I was gripped from the very first sentence of this perfectly crafted novel that manages to be both quietly understated and totally compelling. Narrated by a young man whose parents apparently abandoned him and his sister to two men they barely knew it is a beautifully and gently told story of gradually revealed post-WW2 mystery and intrigue. Highly recommended.

09 Oct 2018

lizpurch

Moments of brilliance in the descriptive passages but overall a frustratingly weak plot. I am interested in the period of the book, i.e. London around the time of the second world war and the immediate aftermath, but I found the lack of flow in the plot stopped me from being hooked.

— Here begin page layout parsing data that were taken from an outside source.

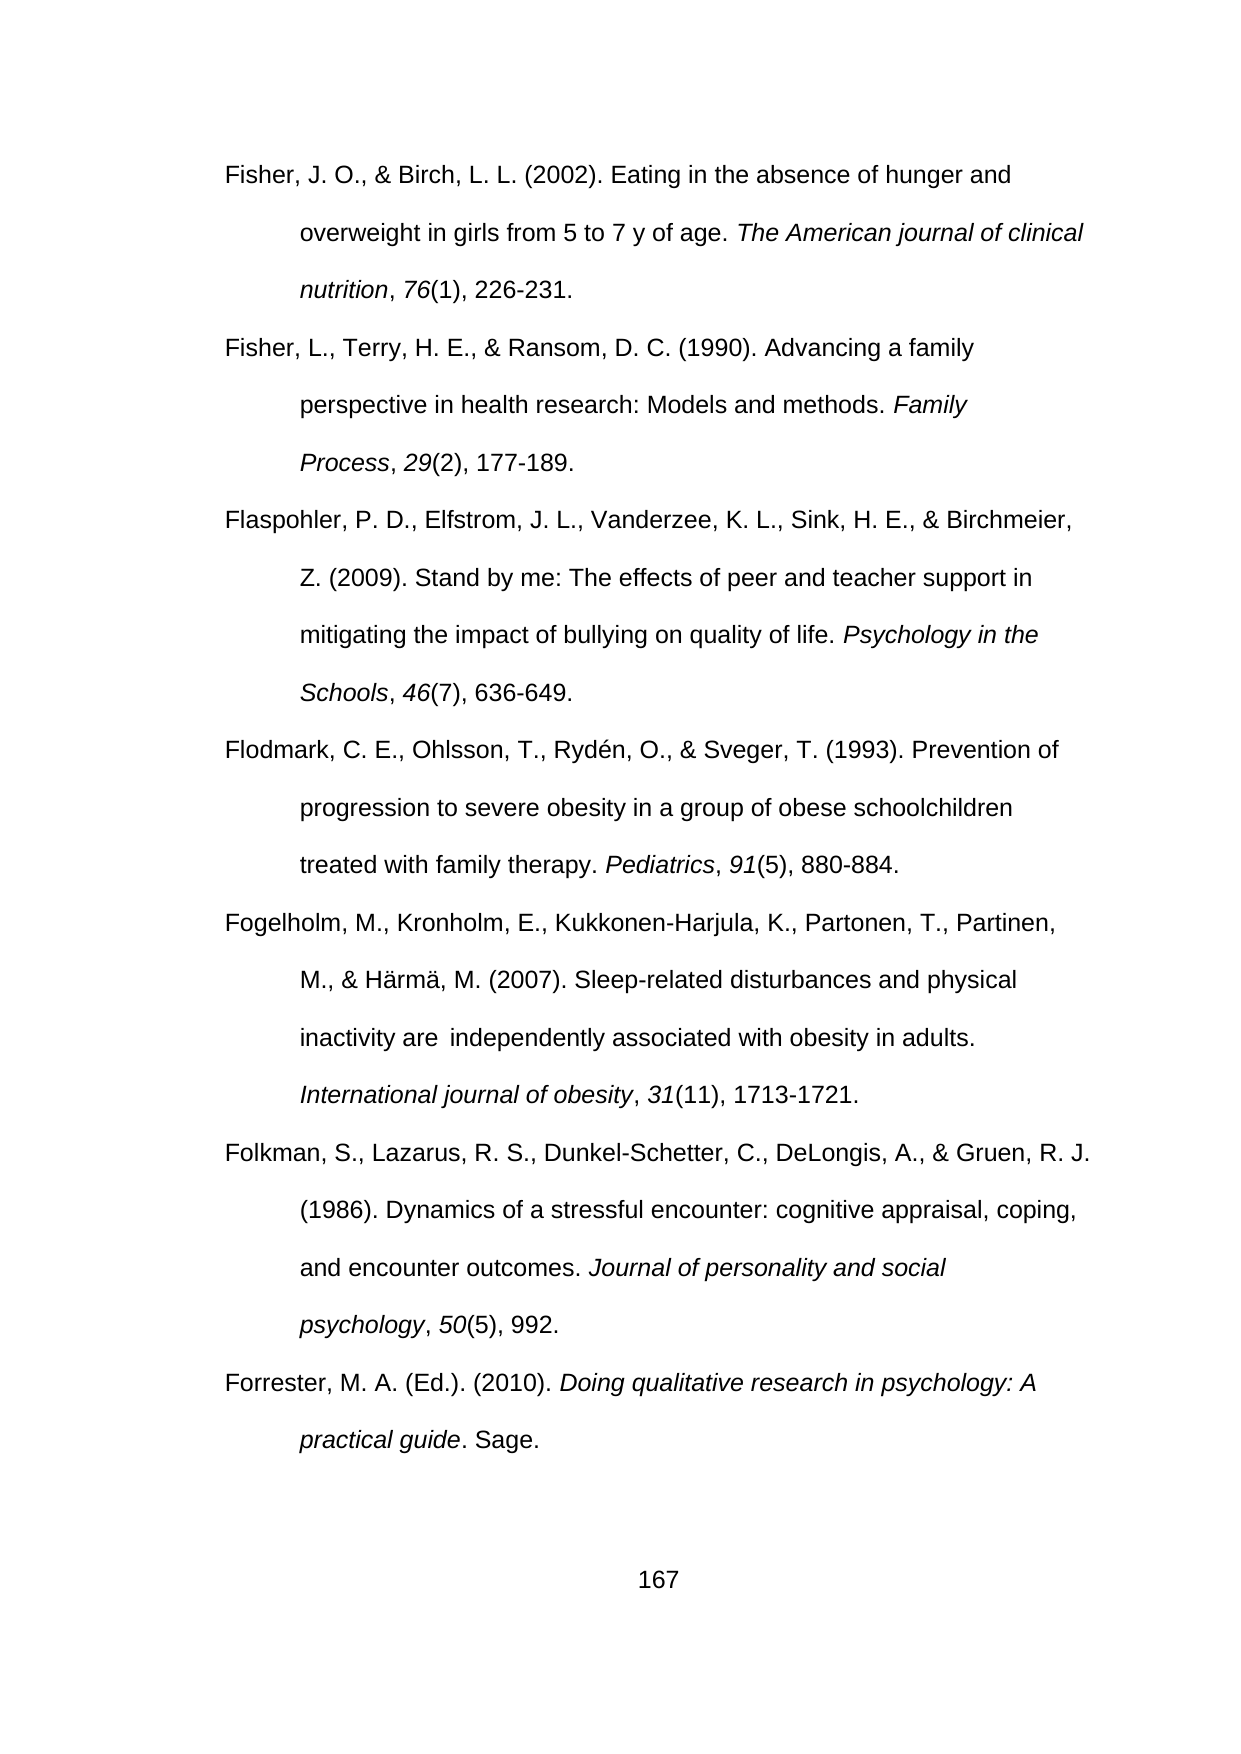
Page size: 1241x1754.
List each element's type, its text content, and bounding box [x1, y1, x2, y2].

text Fisher, J. O., & Birch, L. L. (2002). Eating in the absence of hunger and overweight in girls from 5 to 7 y of age. The American journal of clinical nutrition, 76(1), 226-231. [224, 160, 1092, 304]
text Flodmark, C. E., Ohlsson, T., Rydén, O., & Sveger, T. (1993). Prevention of progression to severe obesity in a group of obese schoolchildren treated with family therapy. Pediatrics, 91(5), 880-884. [224, 735, 1092, 879]
text Flaspohler, P. D., Elfstrom, J. L., Vanderzee, K. L., Sink, H. E., & Birchmeier, Z. (2009). Stand by me: The effects of peer and teacher support in mitigating the impact of bullying on quality of life. Psychology in the Schools, 46(7), 636-649. [224, 505, 1092, 706]
text Fisher, L., Terry, H. E., & Ransom, D. C. (1990). Advancing a family perspective in health research: Models and methods. Family Process, 29(2), 177-189. [224, 333, 1092, 476]
text Forrester, M. A. (Ed.). (2010). Doing qualitative research in psychology: A practical guide. Sage. [224, 1368, 1092, 1454]
text Fogelholm, M., Kronholm, E., Kukkonen-Harjula, K., Partonen, T., Partinen, M., & Härmä, M. (2007). Sleep-related disturbances and physical inactivity are independently associated with obesity in adults. International journal of obesity, 31(11), 1713-1721. [224, 908, 1092, 1109]
text Folkman, S., Lazarus, R. S., Dunkel-Schetter, C., DeLongis, A., & Gruen, R. J. (1986). Dynamics of a stressful encounter: cognitive appraisal, coping, and encounter outcomes. Journal of personality and social psychology, 50(5), 992. [224, 1138, 1092, 1339]
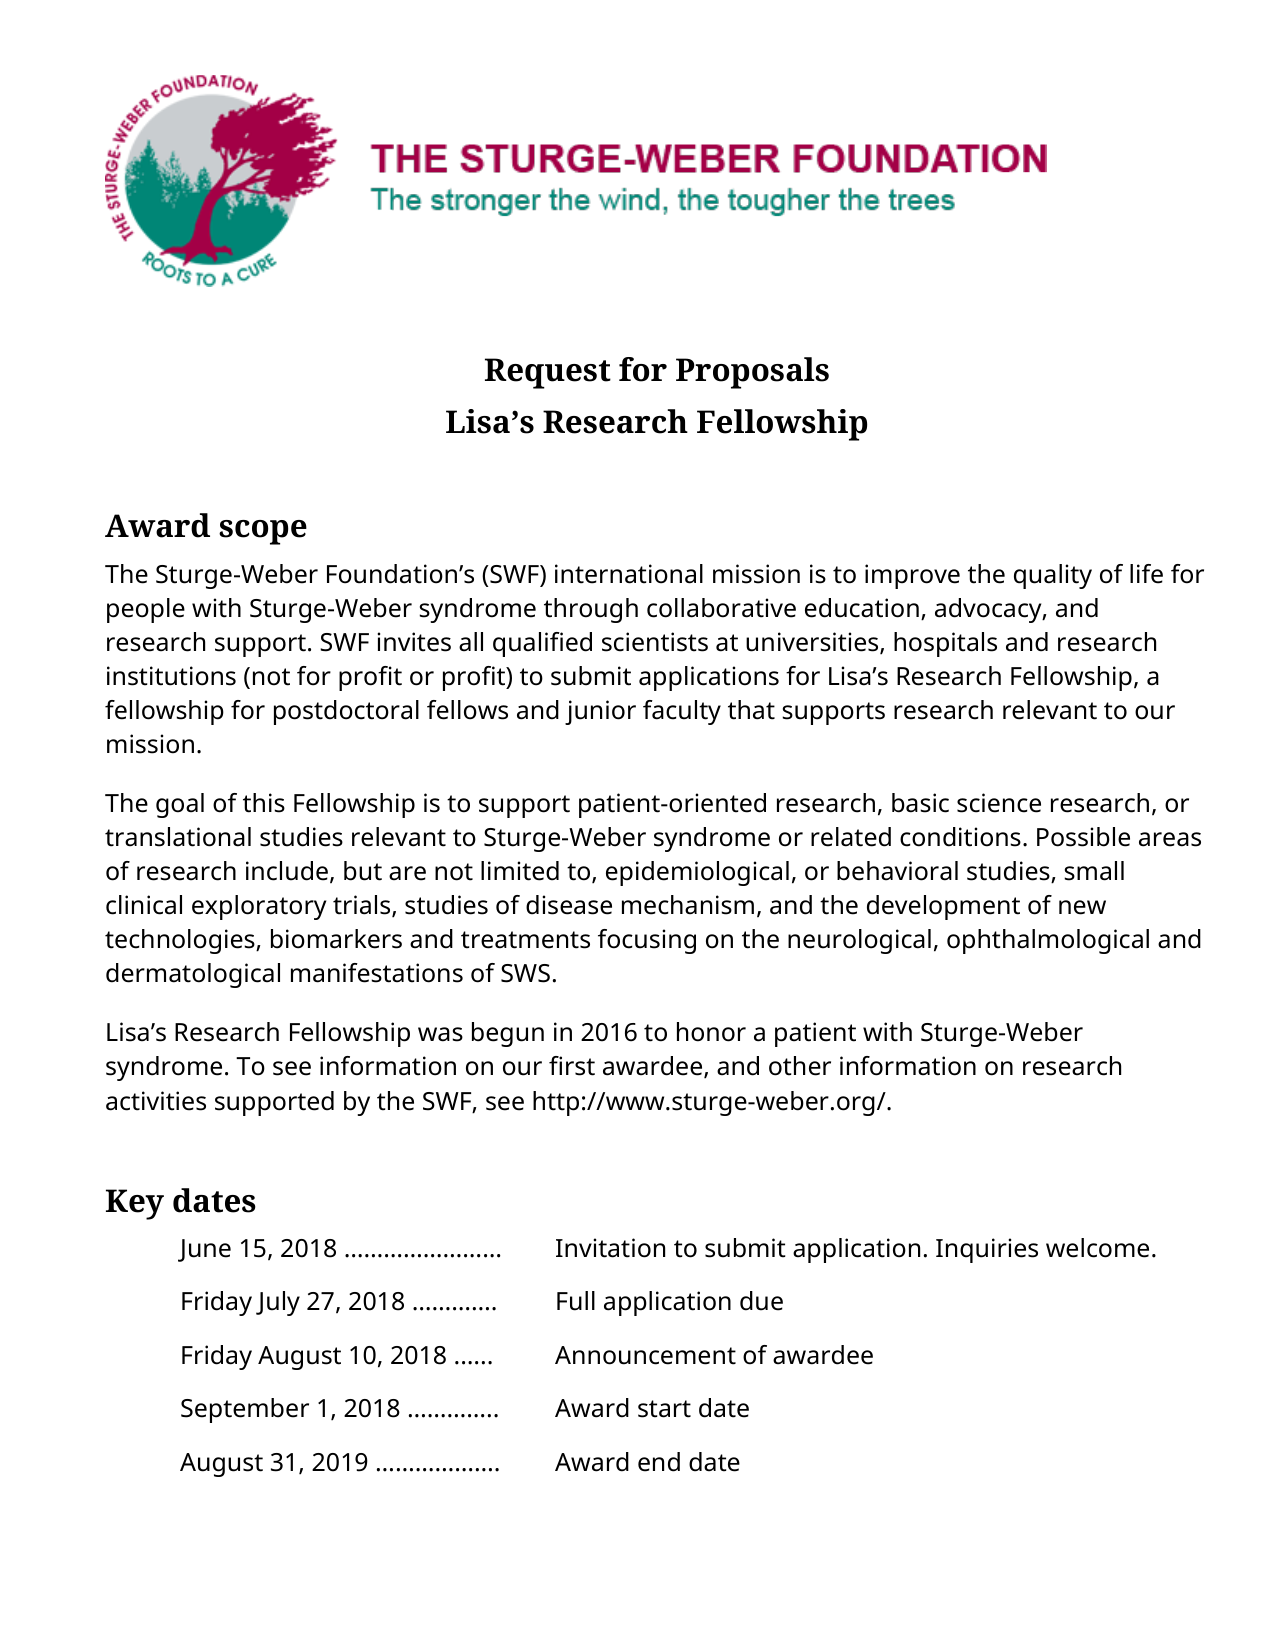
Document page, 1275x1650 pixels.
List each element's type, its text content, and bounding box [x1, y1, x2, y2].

picture [105, 75, 1047, 287]
text September 1, 2018 ………….. Award start date [105, 1391, 1209, 1425]
text August 31, 2019 ………………. Award end date [105, 1444, 1209, 1478]
text Friday August 10, 2018 .….. Announcement of awardee [105, 1337, 1209, 1371]
text Friday July 27, 2018 …………. Full application due [105, 1284, 1209, 1318]
text June 15, 2018 …………………… Invitation to submit application. Inquiries welcome. [105, 1231, 1209, 1264]
text Key dates [105, 1178, 1209, 1221]
text Lisa’s Research Fellowship [105, 400, 1209, 443]
text The goal of this Fellowship is to support patient-oriented research, basic science research, or translational studies relevant to Sturge-Weber syndrome or related conditions. Possible areas of research include, but are not limited to, epidemiological, or behavioral studies, small clinical exploratory trials, studies of disease mechanism, and the development of new technologies, biomarkers and treatments focusing on the neurological, ophthalmological and dermatological manifestations of SWS. [105, 786, 1209, 990]
text Award scope [105, 504, 1209, 547]
text The Sturge-Weber Foundation’s (SWF) international mission is to improve the quality of life for people with Sturge-Weber syndrome through collaborative education, advocacy, and research support. SWF invites all qualified scientists at universities, hospitals and research institutions (not for profit or profit) to submit applications for Lisa’s Research Fellowship, a fellowship for postdoctoral fellows and junior faculty that supports research relevant to our mission. [105, 556, 1209, 761]
text Request for Proposals [105, 348, 1209, 391]
text Lisa’s Research Fellowship was begun in 2016 to honor a patient with Sturge-Weber syndrome. To see information on our first awardee, and other information on research activities supported by the SWF, see http://www.sturge-weber.org/. [105, 1015, 1209, 1117]
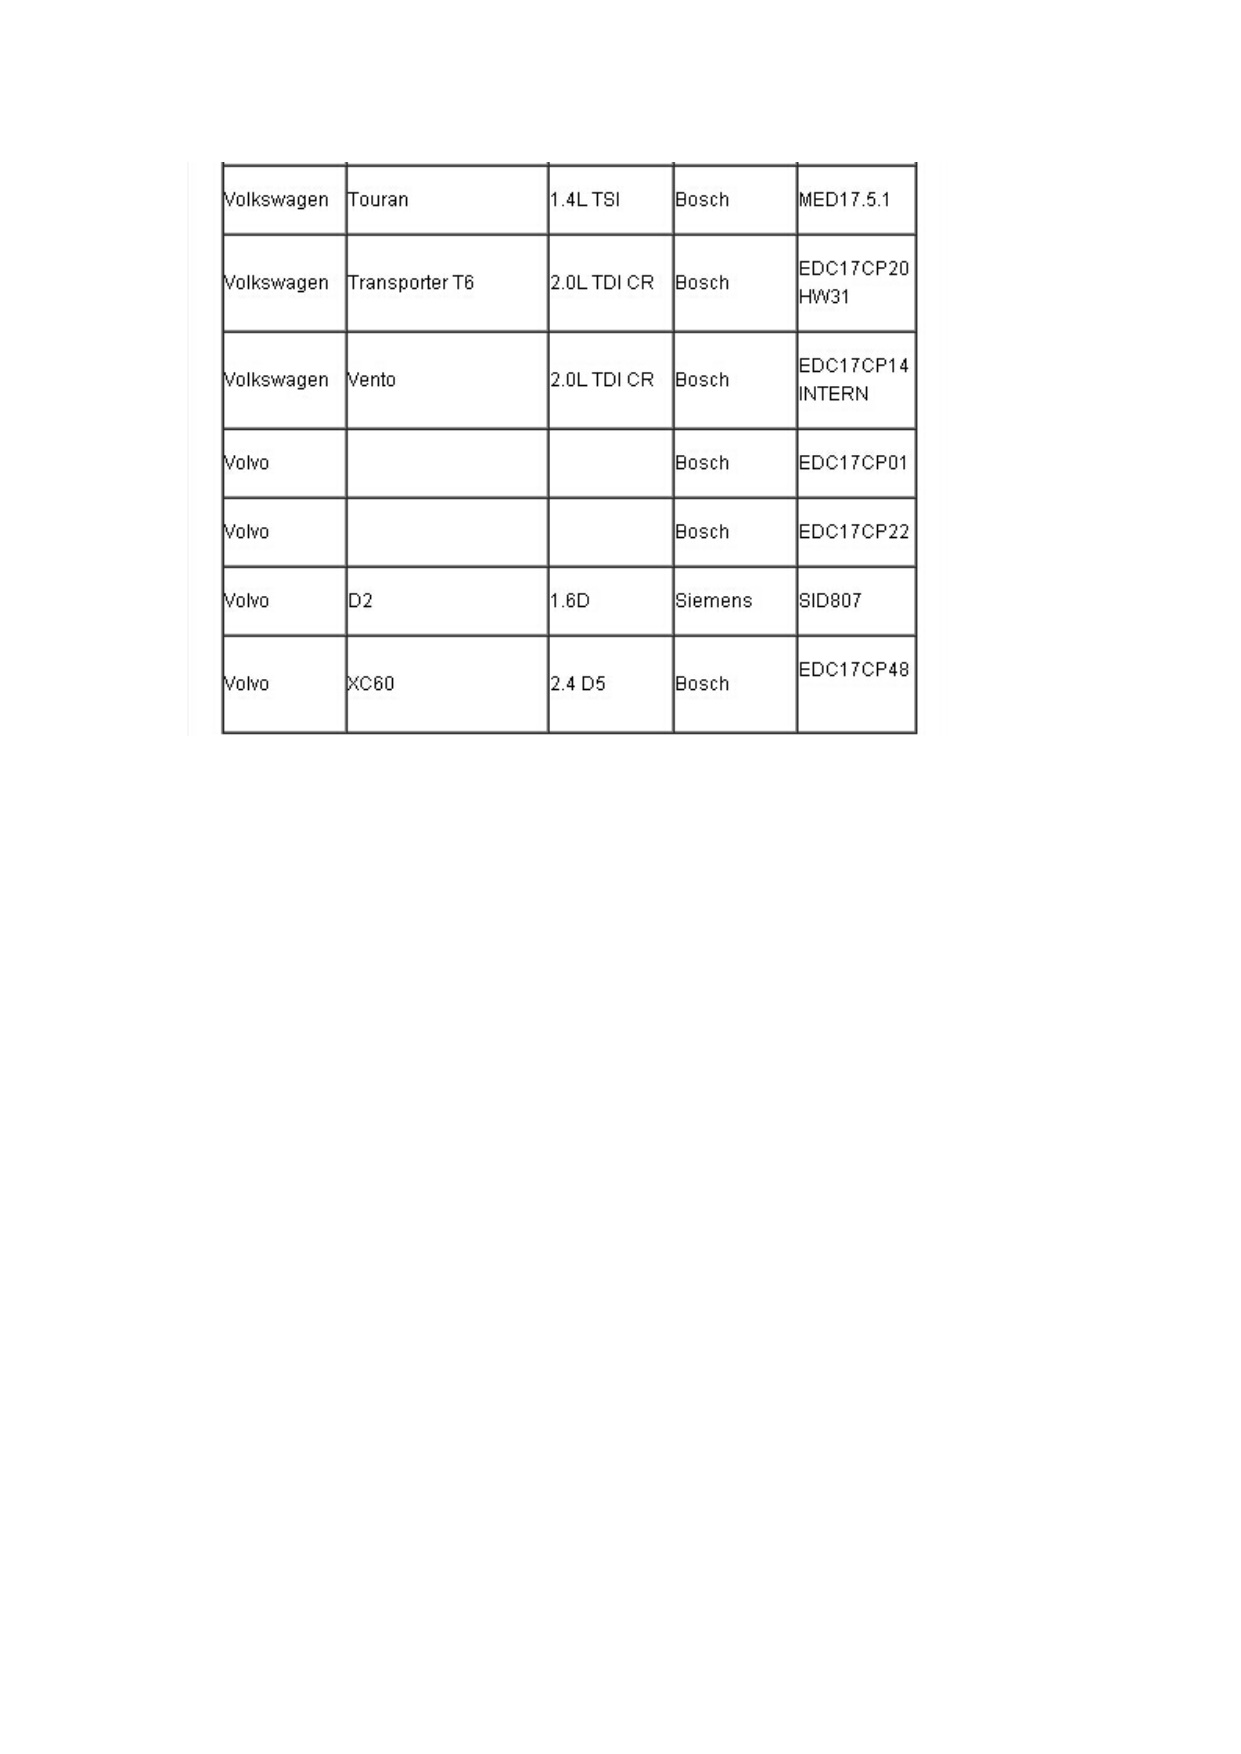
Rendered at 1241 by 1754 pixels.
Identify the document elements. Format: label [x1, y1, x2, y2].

picture [187, 162, 949, 736]
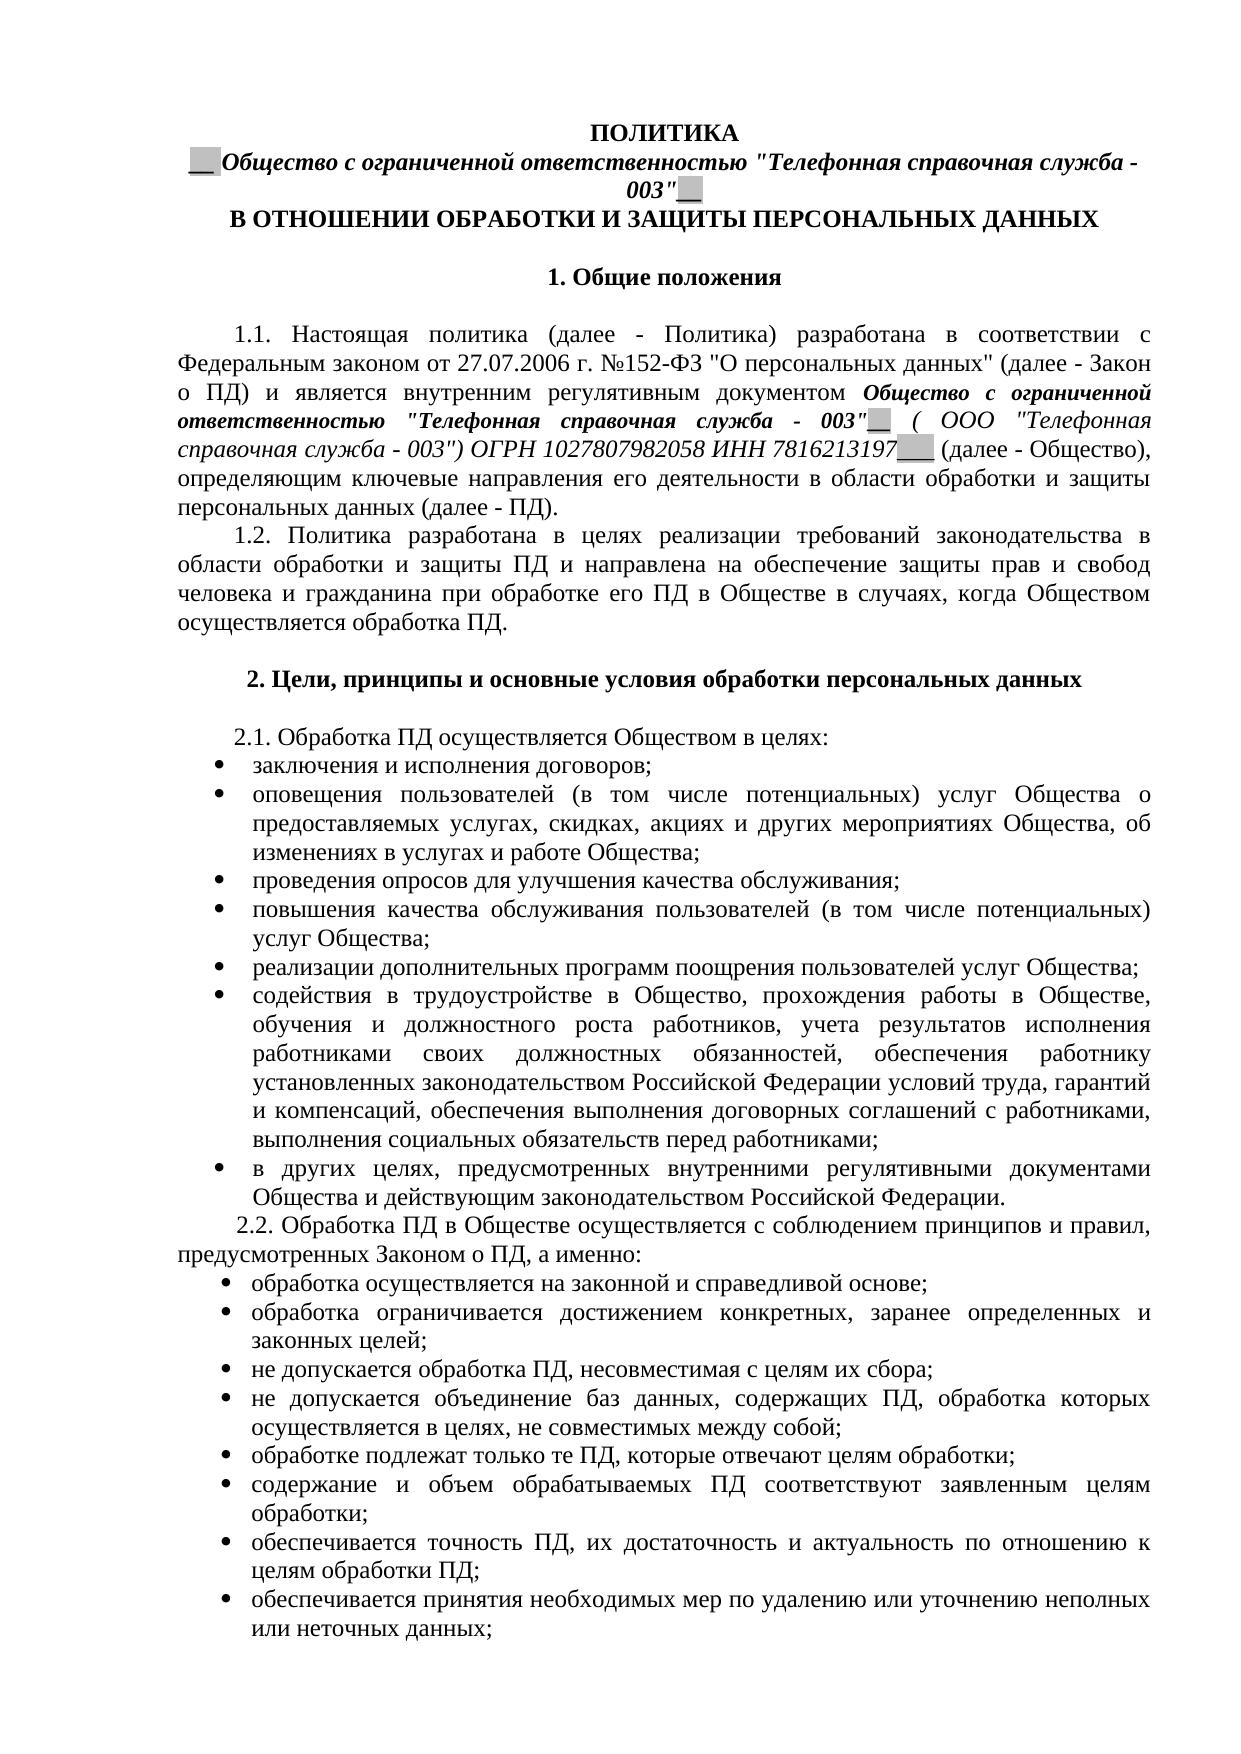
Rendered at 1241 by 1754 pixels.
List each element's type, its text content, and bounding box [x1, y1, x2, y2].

I did enjoy the exciting and unusual lives of some of the main female characters (like the mother who abandons her children for her job as a spy) but they somehow seemed to fall short of being really rounded and believable characters. Despite all the intrigue and adventure going on around him, the narrator (i.e. the son of the spy) seemed aimless and two dimensional. There were though, lots of flashes of vivid scenes and great attention to visual detail which I loved. I also liked some of the observations about human nature. One of the most enlightening and memorable being '...perhaps the truth of what is before you is clear only to those who lack certainty'.